Extracted page text data

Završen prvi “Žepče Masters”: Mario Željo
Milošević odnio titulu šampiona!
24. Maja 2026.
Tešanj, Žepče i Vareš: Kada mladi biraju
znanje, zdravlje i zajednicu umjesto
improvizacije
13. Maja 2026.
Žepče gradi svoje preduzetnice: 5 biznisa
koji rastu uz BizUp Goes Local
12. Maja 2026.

To-do item
Give the data again, exactly as it stands.

Answer to the problem
Završen prvi “Žepče Masters”: Mario Željo
Milošević odnio titulu šampiona!
24. Maja 2026.
Tešanj, Žepče i Vareš: Kada mladi biraju
znanje, zdravlje i zajednicu umjesto
improvizacije
13. Maja 2026.
Žepče gradi svoje preduzetnice: 5 biznisa
koji rastu uz BizUp Goes Local
12. Maja 2026.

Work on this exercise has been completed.